Die Krimi-Kolumne Aus der Unheilanstalt

Max Bronski: Mad Dog Boogie. Kriminalroman. Verlag Antje Kunstmann, München 2016. 208 Seiten, 14,95 Euro.

Verrückte Idee, einen Mord von Verrückten aufklären zu lassen, die in einer offenen Nervenheilanstalt in Oberbayern leben. Max Bronski aber verfolgt diese verrückte Idee konsequent in "Mad Dog Boogie".

Von Rudolf Neumaier

Verrückte Idee, einen Mord von Verrückten aufklären zu lassen. Und zwar von echten Verrückten, verbrieft durch ärztliche Atteste beziehungsweise rechtskräftige Urteile. Sie leben in einer offenen Nervenheilanstalt in Oberbayern. Sehr idyllisch. Der eine, Alex, hat vor Jahrzehnten im Drogenrausch eine allseits begehrte Aktionskünstlerin getötet, jedenfalls glauben das alle, und er selbst hat die geringsten Zweifel daran. Der andere, der Punk Ben, dreht schnell durch, Tourette-Syndrom. Als dann Ben der krankhaften Versuchung nicht widerstehen kann, dem Kollegen und Ex-Junkie Alex beim Friedhofsgärtnern eine Schaufel übers Haupt zu ziehen, geht die vergnügliche Exposition in die heiße Phase, der Therapeut der beiden steigt in die Geschichte ein, und der Krimi beginnt. Wer hat die schöne Aktionskünstlerin wirklich auf dem Gewissen?

Verrückt oder zumindest gewagt ist in Franz-Maria Sonners "Mad Dog Boogie" auch die Idee des Autors, der seine Kriminalromane unter dem Pseudonym Max Bronski zu schreiben pflegt, einen Weltstar der Rockmusik als Protagonisten in der Provinz zu sedieren, einen Star, dessen Songs populär sind wie eh und je. Was wie ein Regionalkrimi in einer Wasserburger Eisdiele anfängt, wird zu einem Rock'n'Roll-Roman mit Schauplätzen an der italienischen Mittelmeerküste, in Glasgow und Oberfranken. Die Zeitsprünge von Alex' Gegenwart als Patient mit eigenen Gartenbeeten in seine Vergangenheit als Rockstar und in die Mordnacht meistert Sonner so klug und charmant, wie sein Psychoanalytiker mit den Patienten umgeht. Für Leser mit langer Leitung setzt er die von handelsüblichen CD-Playern bekannten Tastensymbole für Abspielen, Rück- und Vorwärtslauf über die kaum mehr als vier Seiten langen Episoden.
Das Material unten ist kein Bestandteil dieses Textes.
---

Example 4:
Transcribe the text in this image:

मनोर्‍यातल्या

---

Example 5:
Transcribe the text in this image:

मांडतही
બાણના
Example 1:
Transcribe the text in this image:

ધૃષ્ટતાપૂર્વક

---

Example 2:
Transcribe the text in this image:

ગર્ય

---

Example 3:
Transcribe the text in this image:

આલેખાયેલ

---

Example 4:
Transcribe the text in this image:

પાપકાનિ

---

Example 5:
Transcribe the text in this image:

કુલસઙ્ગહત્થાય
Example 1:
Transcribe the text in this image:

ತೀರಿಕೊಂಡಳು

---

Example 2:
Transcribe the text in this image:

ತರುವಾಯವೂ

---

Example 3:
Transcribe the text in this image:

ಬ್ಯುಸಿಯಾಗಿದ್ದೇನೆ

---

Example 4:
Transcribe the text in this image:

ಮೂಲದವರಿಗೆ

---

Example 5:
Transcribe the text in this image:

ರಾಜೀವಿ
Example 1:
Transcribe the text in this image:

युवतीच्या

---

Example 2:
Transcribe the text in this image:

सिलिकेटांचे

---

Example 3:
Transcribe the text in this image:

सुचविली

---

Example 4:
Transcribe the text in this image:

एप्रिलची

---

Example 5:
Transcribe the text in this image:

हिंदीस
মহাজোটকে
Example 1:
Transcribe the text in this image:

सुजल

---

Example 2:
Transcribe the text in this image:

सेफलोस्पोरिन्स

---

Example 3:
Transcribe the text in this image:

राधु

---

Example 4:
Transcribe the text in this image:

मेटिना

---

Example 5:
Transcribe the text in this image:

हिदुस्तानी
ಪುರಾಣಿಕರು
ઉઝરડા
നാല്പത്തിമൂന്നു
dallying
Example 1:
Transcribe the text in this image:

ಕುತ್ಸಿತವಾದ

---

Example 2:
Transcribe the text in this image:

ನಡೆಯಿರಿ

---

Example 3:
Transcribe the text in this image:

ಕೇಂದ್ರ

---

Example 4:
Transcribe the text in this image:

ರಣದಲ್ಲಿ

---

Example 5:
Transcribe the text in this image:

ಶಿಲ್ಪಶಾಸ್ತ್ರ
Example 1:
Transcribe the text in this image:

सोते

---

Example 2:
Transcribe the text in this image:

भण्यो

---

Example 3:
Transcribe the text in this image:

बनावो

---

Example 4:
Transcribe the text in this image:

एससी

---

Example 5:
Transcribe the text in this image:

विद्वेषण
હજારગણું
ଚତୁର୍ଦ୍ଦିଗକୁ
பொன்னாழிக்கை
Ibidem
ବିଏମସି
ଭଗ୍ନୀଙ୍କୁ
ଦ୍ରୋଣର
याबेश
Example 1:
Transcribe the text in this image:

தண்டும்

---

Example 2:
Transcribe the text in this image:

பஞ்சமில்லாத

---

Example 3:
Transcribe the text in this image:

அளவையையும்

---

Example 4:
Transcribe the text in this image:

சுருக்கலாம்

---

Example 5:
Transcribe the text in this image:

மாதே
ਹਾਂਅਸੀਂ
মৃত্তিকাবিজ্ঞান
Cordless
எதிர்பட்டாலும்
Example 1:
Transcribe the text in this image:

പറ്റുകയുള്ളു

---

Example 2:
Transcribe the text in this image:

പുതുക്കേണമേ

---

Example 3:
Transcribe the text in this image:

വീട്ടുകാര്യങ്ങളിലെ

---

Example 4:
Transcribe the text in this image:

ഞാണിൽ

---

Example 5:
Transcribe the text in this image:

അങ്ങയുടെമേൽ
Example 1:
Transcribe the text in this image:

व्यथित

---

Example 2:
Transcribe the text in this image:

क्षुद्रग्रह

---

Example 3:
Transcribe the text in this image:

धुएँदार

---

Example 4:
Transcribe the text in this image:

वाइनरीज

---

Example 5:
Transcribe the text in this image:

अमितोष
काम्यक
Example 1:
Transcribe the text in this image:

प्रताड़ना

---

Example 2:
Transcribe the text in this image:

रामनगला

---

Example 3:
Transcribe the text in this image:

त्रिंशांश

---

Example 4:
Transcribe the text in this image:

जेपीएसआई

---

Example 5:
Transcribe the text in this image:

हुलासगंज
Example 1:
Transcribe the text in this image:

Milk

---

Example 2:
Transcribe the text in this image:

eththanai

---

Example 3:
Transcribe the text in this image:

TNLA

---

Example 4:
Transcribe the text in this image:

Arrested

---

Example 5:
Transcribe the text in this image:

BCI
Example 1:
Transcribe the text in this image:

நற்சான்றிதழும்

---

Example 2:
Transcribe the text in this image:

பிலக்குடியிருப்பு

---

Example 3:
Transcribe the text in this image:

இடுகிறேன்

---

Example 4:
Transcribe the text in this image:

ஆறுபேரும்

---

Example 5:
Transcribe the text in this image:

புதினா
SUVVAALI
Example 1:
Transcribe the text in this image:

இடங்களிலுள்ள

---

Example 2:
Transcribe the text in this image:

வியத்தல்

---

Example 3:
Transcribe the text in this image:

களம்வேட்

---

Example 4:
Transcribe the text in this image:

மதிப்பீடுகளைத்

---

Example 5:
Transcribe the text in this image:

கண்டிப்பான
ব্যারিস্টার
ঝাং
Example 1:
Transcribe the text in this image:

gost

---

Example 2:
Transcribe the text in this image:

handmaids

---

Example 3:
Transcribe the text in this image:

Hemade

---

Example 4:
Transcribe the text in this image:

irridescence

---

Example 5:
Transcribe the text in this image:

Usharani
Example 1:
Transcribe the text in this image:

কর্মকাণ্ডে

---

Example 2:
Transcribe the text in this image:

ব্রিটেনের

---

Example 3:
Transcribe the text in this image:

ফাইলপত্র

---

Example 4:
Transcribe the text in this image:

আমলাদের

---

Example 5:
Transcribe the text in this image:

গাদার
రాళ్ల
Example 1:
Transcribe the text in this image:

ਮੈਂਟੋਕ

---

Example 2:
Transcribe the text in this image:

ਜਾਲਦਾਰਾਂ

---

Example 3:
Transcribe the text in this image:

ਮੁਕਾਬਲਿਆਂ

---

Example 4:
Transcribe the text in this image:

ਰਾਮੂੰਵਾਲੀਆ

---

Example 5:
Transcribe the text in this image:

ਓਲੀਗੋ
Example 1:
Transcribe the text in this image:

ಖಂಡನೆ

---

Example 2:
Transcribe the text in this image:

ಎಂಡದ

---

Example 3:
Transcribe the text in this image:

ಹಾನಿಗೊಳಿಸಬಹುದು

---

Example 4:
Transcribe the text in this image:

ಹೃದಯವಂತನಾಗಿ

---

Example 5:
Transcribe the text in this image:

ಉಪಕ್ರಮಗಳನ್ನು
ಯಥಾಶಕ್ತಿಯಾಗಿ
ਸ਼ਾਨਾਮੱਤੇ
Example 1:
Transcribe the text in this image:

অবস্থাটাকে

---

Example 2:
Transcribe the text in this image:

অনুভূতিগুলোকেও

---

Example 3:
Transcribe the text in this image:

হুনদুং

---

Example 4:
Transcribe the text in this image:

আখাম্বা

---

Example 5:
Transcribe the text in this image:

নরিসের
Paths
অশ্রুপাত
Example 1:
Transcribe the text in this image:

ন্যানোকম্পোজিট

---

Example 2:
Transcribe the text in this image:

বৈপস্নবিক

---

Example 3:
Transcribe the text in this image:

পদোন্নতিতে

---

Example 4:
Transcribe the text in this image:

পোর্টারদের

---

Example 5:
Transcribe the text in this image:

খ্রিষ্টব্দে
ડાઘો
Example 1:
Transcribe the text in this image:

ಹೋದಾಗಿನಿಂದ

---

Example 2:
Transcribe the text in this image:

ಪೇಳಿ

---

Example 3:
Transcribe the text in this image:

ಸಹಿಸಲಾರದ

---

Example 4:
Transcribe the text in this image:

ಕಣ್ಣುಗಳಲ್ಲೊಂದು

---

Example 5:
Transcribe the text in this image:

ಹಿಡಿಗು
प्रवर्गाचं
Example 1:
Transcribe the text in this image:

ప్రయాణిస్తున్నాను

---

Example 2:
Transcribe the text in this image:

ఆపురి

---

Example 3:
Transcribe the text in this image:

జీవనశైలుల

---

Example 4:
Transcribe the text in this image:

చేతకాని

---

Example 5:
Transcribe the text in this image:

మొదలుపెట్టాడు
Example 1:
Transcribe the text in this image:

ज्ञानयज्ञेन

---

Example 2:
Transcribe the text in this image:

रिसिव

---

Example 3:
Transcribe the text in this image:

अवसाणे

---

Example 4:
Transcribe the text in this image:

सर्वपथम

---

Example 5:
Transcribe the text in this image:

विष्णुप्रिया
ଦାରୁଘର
Nach dem Schaufelhieb liegt Alex im Koma. Die Ärzte sind sich nicht sicher, ob sie ihn durchbringen. Als er dann doch wieder zu sich kommt, ist er ein neuer Mensch. Ein Klaps auf den Hinterkopf erhöht das Denkvermögen, und ein Schlag mit der Schaufel weckt die Erinnerung. Also beginnt sich der immer noch weltberühmte Musiker zu fragen, wie das damals war, als sich die allseits begehrte Aktionskünstlerin zu ihm kuschelte und er viel zu bedröhnt war, um mit ihr zu schlafen. Es dämmert ihm und vor allem seinem Therapeuten jetzt: Er könnte auf seinen Trips zu viele schlechte Horrorfilme angeschaut haben.

Therapeuten und Anwälte zweifeln naturgemäß länger als Richter. Und sie stellen die offenen Fragen, bis sie eine schlüssige Antwort finden. Denn Wahrheiten müssen nicht erlebt werden - das ist ein alter Hut -, sie lassen sich auch erfinden. Bronski/Sonner hat ausgiebig recherchiert, um die Figur des Psychoanalytikers zu unterfüttern. Hatte das Opfer eine Blinddarm-Narbe oder nicht? Das müsste sich eigentlich auf einem Bild des mäßig talentierten Szene-Fotografen erweisen lassen, der in der Mordnacht knipste. An der Frage nach der Narbe entscheidet sich, ob Alex seine Tat nur fantasiert hat oder nicht. Er lag ja in seinem Delirium neben der Toten, und DNS-Analysen gab es damals in den Siebzigern noch nicht. Als Täter kommen mehrere Männer in Frage. Mit Ben, dem Tourette-Punk, macht sich Alex auf die Suche nach dem Mörder.